М.И. Тут я не соглашусь с Вами. Свобода — это одно из сущностно оспариваемых понятий, а оспариваемость поддается семиотическому анализу.
В.М. Если свободу можно изучать, как мы изучаем природу, тогда нет свободы. В свободе всегда есть что-то непознаваемое. Правда, Кант попытался найти закон для свободы. Но закон этот — не теоретический, а моральный, лежащий в области не сущего, а должного. Это не закон природы, а предписание, повеление (императив) разума, свободного от всякой чувственной заинтересованности. Вслед за Кантом придут романтики, которые скажут, что свобода выше морали, а художник творит без оглядки на какую-либо мораль. Во всяком случае, свобода не есть познанная необходимость, как думали греки, а находится по ту сторону необходимости, не сводима к ней.

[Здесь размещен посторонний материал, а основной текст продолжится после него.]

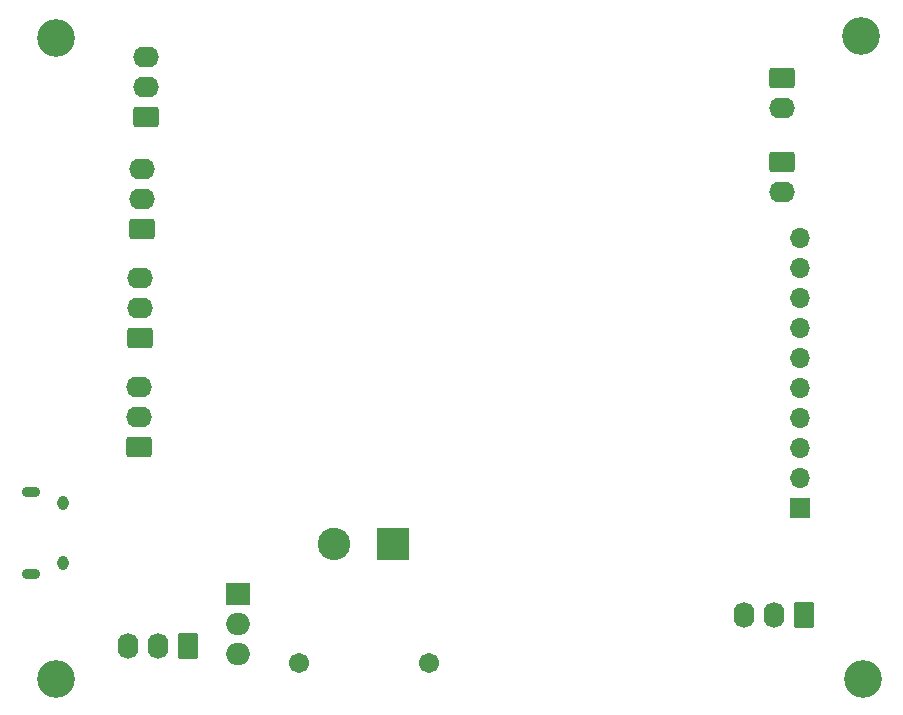
<source format=gbr>
G04 #@! TF.GenerationSoftware,KiCad,Pcbnew,8.0.8*
G04 #@! TF.CreationDate,2025-03-03T11:47:27-06:00*
G04 #@! TF.ProjectId,Group_29_Handheld,47726f75-705f-4323-995f-48616e646865,rev?*
G04 #@! TF.SameCoordinates,Original*
G04 #@! TF.FileFunction,Soldermask,Bot*
G04 #@! TF.FilePolarity,Negative*
%FSLAX46Y46*%
G04 Gerber Fmt 4.6, Leading zero omitted, Abs format (unit mm)*
G04 Created by KiCad (PCBNEW 8.0.8) date 2025-03-03 11:47:27*
%MOMM*%
%LPD*%
G01*
G04 APERTURE LIST*
G04 Aperture macros list*
%AMRoundRect*
0 Rectangle with rounded corners*
0 $1 Rounding radius*
0 $2 $3 $4 $5 $6 $7 $8 $9 X,Y pos of 4 corners*
0 Add a 4 corners polygon primitive as box body*
4,1,4,$2,$3,$4,$5,$6,$7,$8,$9,$2,$3,0*
0 Add four circle primitives for the rounded corners*
1,1,$1+$1,$2,$3*
1,1,$1+$1,$4,$5*
1,1,$1+$1,$6,$7*
1,1,$1+$1,$8,$9*
0 Add four rect primitives between the rounded corners*
20,1,$1+$1,$2,$3,$4,$5,0*
20,1,$1+$1,$4,$5,$6,$7,0*
20,1,$1+$1,$6,$7,$8,$9,0*
20,1,$1+$1,$8,$9,$2,$3,0*%
G04 Aperture macros list end*
%ADD10RoundRect,0.250000X0.845000X-0.620000X0.845000X0.620000X-0.845000X0.620000X-0.845000X-0.620000X0*%
%ADD11O,2.190000X1.740000*%
%ADD12C,3.200000*%
%ADD13RoundRect,0.250000X-0.845000X0.620000X-0.845000X-0.620000X0.845000X-0.620000X0.845000X0.620000X0*%
%ADD14RoundRect,0.250000X0.620000X0.845000X-0.620000X0.845000X-0.620000X-0.845000X0.620000X-0.845000X0*%
%ADD15O,1.740000X2.190000*%
%ADD16R,1.700000X1.700000*%
%ADD17O,1.700000X1.700000*%
%ADD18R,2.000000X1.905000*%
%ADD19O,2.000000X1.905000*%
%ADD20RoundRect,0.102000X1.275000X1.275000X-1.275000X1.275000X-1.275000X-1.275000X1.275000X-1.275000X0*%
%ADD21C,2.754000*%
%ADD22C,1.712000*%
%ADD23O,1.550000X0.890000*%
%ADD24O,0.950000X1.250000*%
G04 APERTURE END LIST*
D10*
X109664500Y-36830000D03*
D11*
X109664500Y-34290000D03*
X109664500Y-31750000D03*
D12*
X170200000Y-30000000D03*
D13*
X163512500Y-40640000D03*
D11*
X163512500Y-43180000D03*
D10*
X109093000Y-64770000D03*
D11*
X109093000Y-62230000D03*
X109093000Y-59690000D03*
D12*
X102044500Y-30162500D03*
D10*
X109347000Y-46355000D03*
D11*
X109347000Y-43815000D03*
X109347000Y-41275000D03*
D14*
X113220500Y-81661000D03*
D15*
X110680500Y-81661000D03*
X108140500Y-81661000D03*
D13*
X163512500Y-33528000D03*
D11*
X163512500Y-36068000D03*
D16*
X165036500Y-69977000D03*
D17*
X165036500Y-67437000D03*
X165036500Y-64897000D03*
X165036500Y-62357000D03*
X165036500Y-59817000D03*
X165036500Y-57277000D03*
X165036500Y-54737000D03*
X165036500Y-52197000D03*
X165036500Y-49657000D03*
X165036500Y-47117000D03*
D12*
X170370500Y-84455000D03*
D10*
X109156500Y-55562500D03*
D11*
X109156500Y-53022500D03*
X109156500Y-50482500D03*
D18*
X117419000Y-77216000D03*
D19*
X117419000Y-79756000D03*
X117419000Y-82296000D03*
D20*
X130604000Y-73058000D03*
D21*
X125604000Y-73058000D03*
D22*
X122604000Y-83058000D03*
X133604000Y-83058000D03*
D12*
X102044500Y-84455000D03*
D14*
X165354000Y-78994000D03*
D15*
X162814000Y-78994000D03*
X160274000Y-78994000D03*
D23*
X99900000Y-68588500D03*
D24*
X102600000Y-69588500D03*
X102600000Y-74588500D03*
D23*
X99900000Y-75588500D03*
M02*

</source>
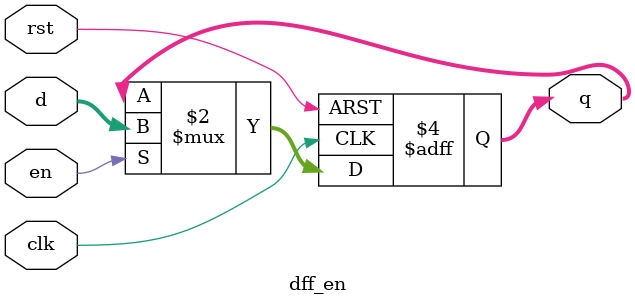
<source format=v>
module dff_en (
	input clk,
	input rst,
	input  [31:0] d,
	input en,
	output reg [31:0] q
);

always @(posedge clk or posedge rst) begin
	if (rst) begin
	q <= 32'b0;
	end else if (en) begin
	q <= d;
	end
	end
endmodule


</source>
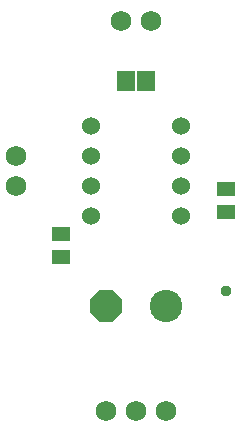
<source format=gbr>
G04 EAGLE Gerber RS-274X export*
G75*
%MOMM*%
%FSLAX34Y34*%
%LPD*%
%INSoldermask Top*%
%IPPOS*%
%AMOC8*
5,1,8,0,0,1.08239X$1,22.5*%
G01*
%ADD10R,1.503200X1.703200*%
%ADD11C,2.743200*%
%ADD12P,2.969212X8X202.500000*%
%ADD13R,1.603200X1.303200*%
%ADD14C,1.524000*%
%ADD15C,1.727200*%
%ADD16C,0.959600*%


D10*
X135500Y317500D03*
X118500Y317500D03*
D11*
X152400Y127000D03*
D12*
X101600Y127000D03*
D13*
X63500Y187800D03*
X63500Y167800D03*
X203200Y225900D03*
X203200Y205900D03*
D14*
X88900Y279400D03*
X88900Y254000D03*
X165100Y254000D03*
X165100Y279400D03*
X88900Y228600D03*
X88900Y203200D03*
X165100Y228600D03*
X165100Y203200D03*
D15*
X139700Y368300D03*
X114300Y368300D03*
X25400Y228600D03*
X25400Y254000D03*
X101600Y38100D03*
X127000Y38100D03*
X152400Y38100D03*
D16*
X203200Y139700D03*
M02*

</source>
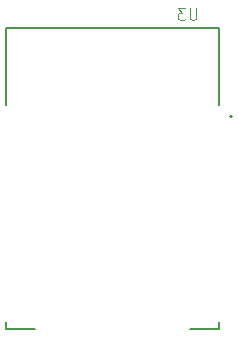
<source format=gbr>
G04 #@! TF.GenerationSoftware,KiCad,Pcbnew,(5.1.10)-1*
G04 #@! TF.CreationDate,2021-09-06T12:39:18+09:00*
G04 #@! TF.ProjectId,controller,636f6e74-726f-46c6-9c65-722e6b696361,rev?*
G04 #@! TF.SameCoordinates,Original*
G04 #@! TF.FileFunction,Legend,Bot*
G04 #@! TF.FilePolarity,Positive*
%FSLAX46Y46*%
G04 Gerber Fmt 4.6, Leading zero omitted, Abs format (unit mm)*
G04 Created by KiCad (PCBNEW (5.1.10)-1) date 2021-09-06 12:39:18*
%MOMM*%
%LPD*%
G01*
G04 APERTURE LIST*
%ADD10C,0.200000*%
%ADD11C,0.127000*%
%ADD12C,0.015000*%
G04 APERTURE END LIST*
D10*
X37600000Y-7750000D02*
G75*
G03*
X37600000Y-7750000I-100000J0D01*
G01*
D11*
X36500000Y-25100000D02*
X36500000Y-25750000D01*
X36500000Y-25750000D02*
X34050000Y-25750000D01*
X20950000Y-25750000D02*
X18500000Y-25750000D01*
X18500000Y-25750000D02*
X18500000Y-25100000D01*
X36500000Y-6750000D02*
X36500000Y-250000D01*
X36500000Y-250000D02*
X18500000Y-250000D01*
X18500000Y-250000D02*
X18500000Y-6750000D01*
D12*
X34586904Y1432619D02*
X34586904Y623095D01*
X34539285Y527857D01*
X34491666Y480238D01*
X34396428Y432619D01*
X34205952Y432619D01*
X34110714Y480238D01*
X34063095Y527857D01*
X34015476Y623095D01*
X34015476Y1432619D01*
X33634523Y1432619D02*
X33015476Y1432619D01*
X33348809Y1051666D01*
X33205952Y1051666D01*
X33110714Y1004047D01*
X33063095Y956428D01*
X33015476Y861190D01*
X33015476Y623095D01*
X33063095Y527857D01*
X33110714Y480238D01*
X33205952Y432619D01*
X33491666Y432619D01*
X33586904Y480238D01*
X33634523Y527857D01*
M02*

</source>
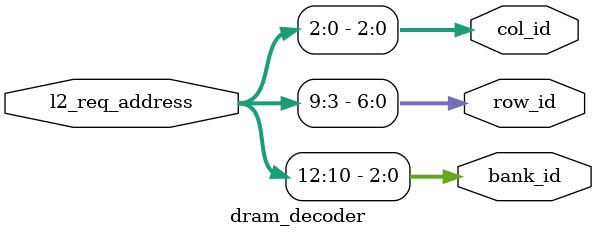
<source format=v>


module dram_decoder #(
    parameter integer ADDR_WIDTH=13,
    parameter integer NUM_OF_BANKS=8,
    parameter integer NUM_OF_ROWS=128,
    parameter integer NUM_OF_COLS=8
) (
    input [ADDR_WIDTH-1:0] l2_req_address,
    output [$clog2(NUM_OF_BANKS)-1:0] bank_id,
    output [$clog2(NUM_OF_ROWS)-1:0] row_id,
    output [$clog2(NUM_OF_COLS)-1:0] col_id
);

    // Bank0: 0-3ff     (0 0000 0000 0000 - 0 0011 1111 1111) 
    // Bank1: 400-7ff   (0 0100 0000 0000 - 0 0111 1111 1111)
    // Bank2: 800-Bff   (0 1000 0000 0000 - 0 1011 1111 1111)
    // Bank3: C00-fff   (0 1100 0000 0000 - 0 1111 1111 1111)
    // Bank4: 1000-13ff (1 0000 0000 0000 - 1 0011 1111 1111)
    // Bank5: 1400-17ff (1 0100 0000 0000 - 1 0111 1111 1111)
    // Bank6: 1800-1bff (1 1000 0000 0000 - 1 1000 0000 0000)
    // Bank7: 1c00-1fff (1 1100 0000 0000 - 1 1111 1111 1111)


    // Overall DRAM Address Range: 0-1fff
    assign bank_id = l2_req_address[ADDR_WIDTH-1:ADDR_WIDTH-3];
    assign row_id  = l2_req_address[ADDR_WIDTH-4:ADDR_WIDTH-10];
    assign col_id  = l2_req_address[2:0];

endmodule
</source>
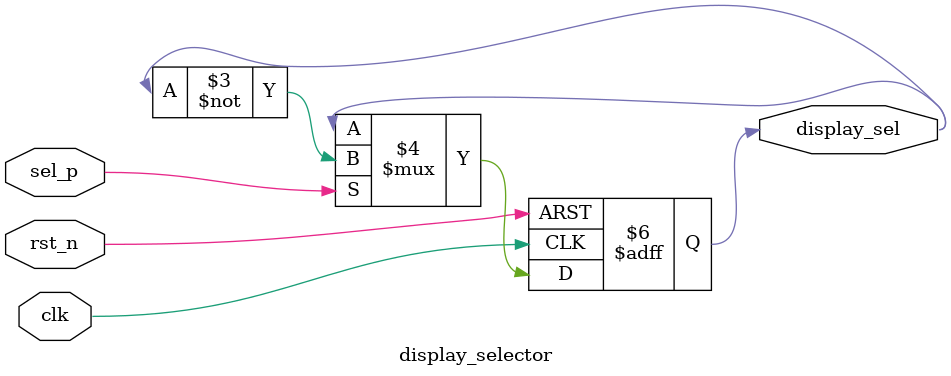
<source format=v>
module display_selector #(
    parameter  RESET_SEL = 1'b0   // 0: TIME, 1: DATE
)(
    input  wire clk,
    input  wire rst_n,
    input  wire sel_p,        // one-pulse từ KEY0
    output reg  display_sel   // 0: TIME, 1: DATE
);
    always @(posedge clk or negedge rst_n) begin
        if (!rst_n)       display_sel <= RESET_SEL;
        else if (sel_p)   display_sel <= ~display_sel;  // toggle
    end
endmodule

</source>
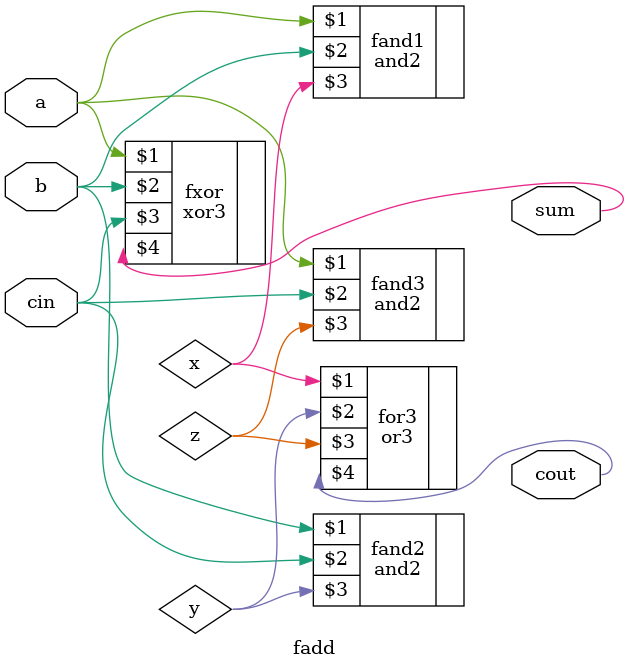
<source format=v>
module ser_add(input wire clk,reset,mode, input wire[15:0] in1,in2, output wire sum);
	wire[15:0] reg1in,reg1out,reg2in,reg2out,sh1,sh2,mx1,mx2;
	wire regcout;
	wire cout;
	wire s1,s2,cin,cout;


	rshift r1(reg1out,sh1,s1);
	rshift r2(reg2out,sh2,s2);


	mux15 m1(sh1,in1,mode,mx1);
	mux15 m2(sh2,in2,mode,mx2);
	mux2 mcin(mode,regcout,mode,cin);


	fadd fa(s1,s2,cin,sum,cout);
	register reg1(clk,reset,mx1,reg1out);
	register reg2(clk,reset,mx2,reg2out);
	dfrl c(clk,reset,1'b1,cout,regcout);
endmodule

module register(input wire clk,reset, input wire [15:0] in, output wire [15:0] out);
	dfrl df0(clk,reset,1'b1,in[0],out[0]);
	dfrl df1(clk,reset,1'b1,in[1],out[1]);
	dfrl df2(clk,reset,1'b1,in[2],out[2]);
	dfrl df3(clk,reset,1'b1,in[3],out[3]);
	dfrl df4(clk,reset,1'b1,in[4],out[4]);
	dfrl df5(clk,reset,1'b1,in[5],out[5]);
	dfrl df6(clk,reset,1'b1,in[6],out[6]);
	dfrl df7(clk,reset,1'b1,in[7],out[7]);
	dfrl df8(clk,reset,1'b1,in[8],out[8]);
	dfrl df9(clk,reset,1'b1,in[9],out[9]);
	dfrl df10(clk,reset,1'b1,in[10],out[10]);
	dfrl df11(clk,reset,1'b1,in[11],out[11]);
	dfrl df12(clk,reset,1'b1,in[12],out[12]);
	dfrl df13(clk,reset,1'b1,in[13],out[13]);
	dfrl df14(clk,reset,1'b1,in[14],out[14]);
	dfrl df15(clk,reset,1'b1,in[15],out[15]);
endmodule

module mux15(input wire[15:0] in1, in2,input wire sel, output wire[15:0] out);
	mux2 m0(in1[0],in2[0],sel,out[0]);
	mux2 m1(in1[1],in2[1],sel,out[1]);
	mux2 m2(in1[2],in2[2],sel,out[2]);
	mux2 m3(in1[3],in2[3],sel,out[3]);
	mux2 m4(in1[4],in2[4],sel,out[4]);
	mux2 m5(in1[5],in2[5],sel,out[5]);
	mux2 m6(in1[6],in2[6],sel,out[6]);
	mux2 m7(in1[7],in2[7],sel,out[7]);
	mux2 m8(in1[8],in2[8],sel,out[8]);
	mux2 m9(in1[9],in2[9],sel,out[9]);
	mux2 m10(in1[10],in2[10],sel,out[10]);
	mux2 m11(in1[11],in2[11],sel,out[11]);
	mux2 m12(in1[12],in2[12],sel,out[12]);
	mux2 m13(in1[13],in2[13],sel,out[13]);
	mux2 m14(in1[14],in2[14],sel,out[14]);
	mux2 m15(in1[15],in2[15],sel,out[15]);
endmodule

module rshift(input wire[15:0] in, output wire[15:0] out, shft);
	assign shft=in[0];
	assign out[0]=in[1];
	assign out[1]=in[2];
	assign out[2]=in[3];
	assign out[3]=in[4];
	assign out[4]=in[5];
	assign out[5]=in[6];
	assign out[6]=in[7];
	assign out[7]=in[8];
	assign out[8]=in[9];
	assign out[9]=in[10];
	assign out[10]=in[11];
	assign out[11]=in[12];
	assign out[12]=in[13];
	assign out[13]=in[14];
	assign out[14]=in[15];
	assign out[15]=in[15];
endmodule

module fadd(input wire a, b, cin, output wire sum, cout);
	wire x,y,z;
	xor3 fxor(a,b,cin,sum);
	and2 fand1(a,b,x);
	and2 fand2(b,cin,y);
	and2 fand3(a,cin,z);
	or3 for3(x,y,z,cout);
endmodule
</source>
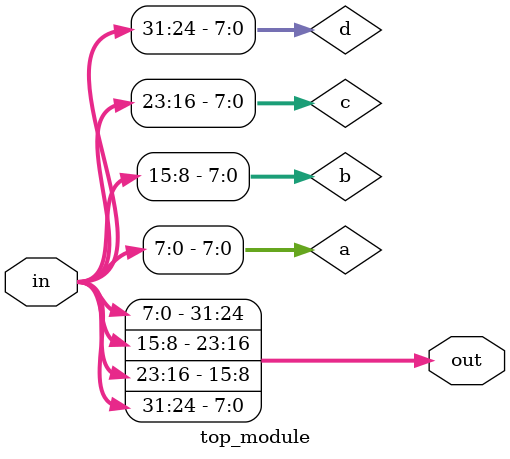
<source format=v>
module top_module( 
    input [31:0] in,
    output [31:0] out );
    
    wire [7:0] a, b, c, d;
    
    assign a = in [7:0];
    assign b = in [15:8];
    assign c = in [23:16];
    assign d = in [31:24];

    assign out[31:24] = a;
    assign out[23:16] = b;
    assign out[15:8] = c;
    assign out[7:0] = d;
    
    endmodule
</source>
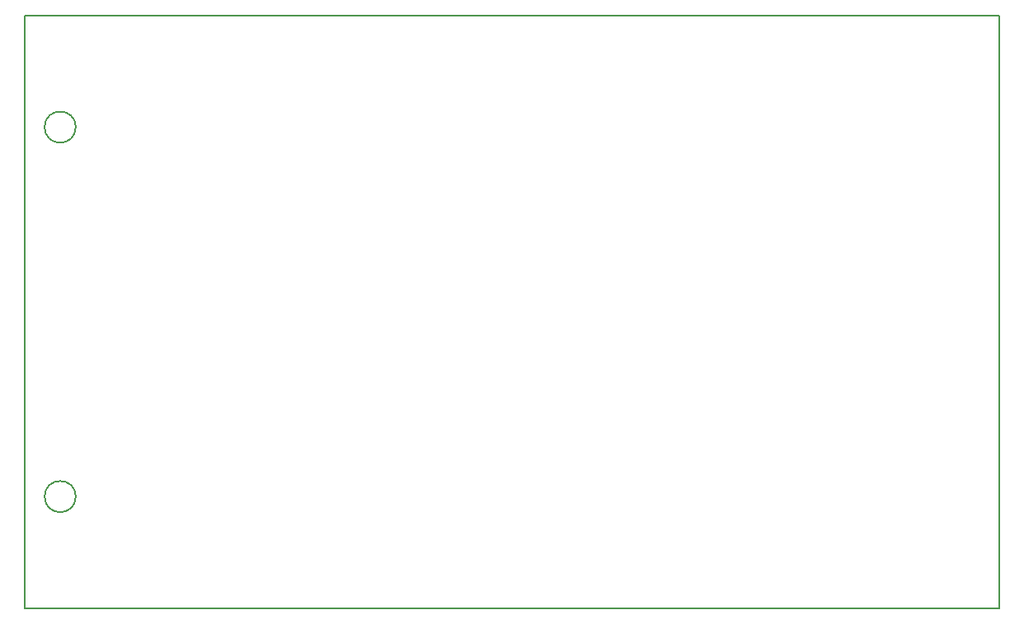
<source format=gm1>
G04 #@! TF.FileFunction,Profile,NP*
%FSLAX46Y46*%
G04 Gerber Fmt 4.6, Leading zero omitted, Abs format (unit mm)*
G04 Created by KiCad (PCBNEW 4.0.6) date 01/22/18 19:18:38*
%MOMM*%
%LPD*%
G01*
G04 APERTURE LIST*
%ADD10C,0.100000*%
%ADD11C,0.150000*%
G04 APERTURE END LIST*
D10*
D11*
X244000000Y-93000000D02*
X144000000Y-93000000D01*
X244000000Y-154000000D02*
X244000000Y-93000000D01*
X144000000Y-154000000D02*
X244000000Y-154000000D01*
X144000000Y-93000000D02*
X144000000Y-154000000D01*
X149200000Y-104500000D02*
G75*
G03X149200000Y-104500000I-1600000J0D01*
G01*
X149200000Y-142500000D02*
G75*
G03X149200000Y-142500000I-1600000J0D01*
G01*
M02*

</source>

М.И. Но говоря о свободе как познанной необходимости, мы ведь имеем в виду, что по своей свободной воле мы переделываем необходимость во что-то другое, в свободу.
В.М. Я все-таки предполагаю, что свобода из какого-то другого источника, из природы она никак не выводится.
М.И. Свобода безусловно из воли. В данном случае необходимость не является источником, она является материалом, который перерабатывается.
В.М. В своей деятельности человек, конечно, опирается на знание природной и всякой иной необходимости, использует это знание — тут и спорить не о чем — но это еще не ответ на вопрос, где источник самой свободы. Окончательного ответа на этот вопрос я не знаю. И, по-моему, никто не знает. В этот барьер, отделяющий свободу от природы, упирается вся современная наука. Когда-то Гейзенберг писал, что, возможно, когда-нибудь в самой глубине атома мы, наконец, найдем ответ на вопрос, что есть человек. Но пока этот ответ не найден и вряд ли когда-нибудь будет найден. Человечество, как я понимаю, не может жить без тайны своего происхождения на нашей Земле и во всей Вселенной. И кто знает, может, не мы произошли из природы, а природа — наше изобретение?
М.И. Наше воображение…
В.М. Можно назвать это и воображением.
М.И. Вадим Михайлович, благодарю за очень интересную беседу! Уверен, что она поможет и мне, и многим моим коллегам продолжить труд по освобождению своей мысли от разного рода интеллектуальных оков.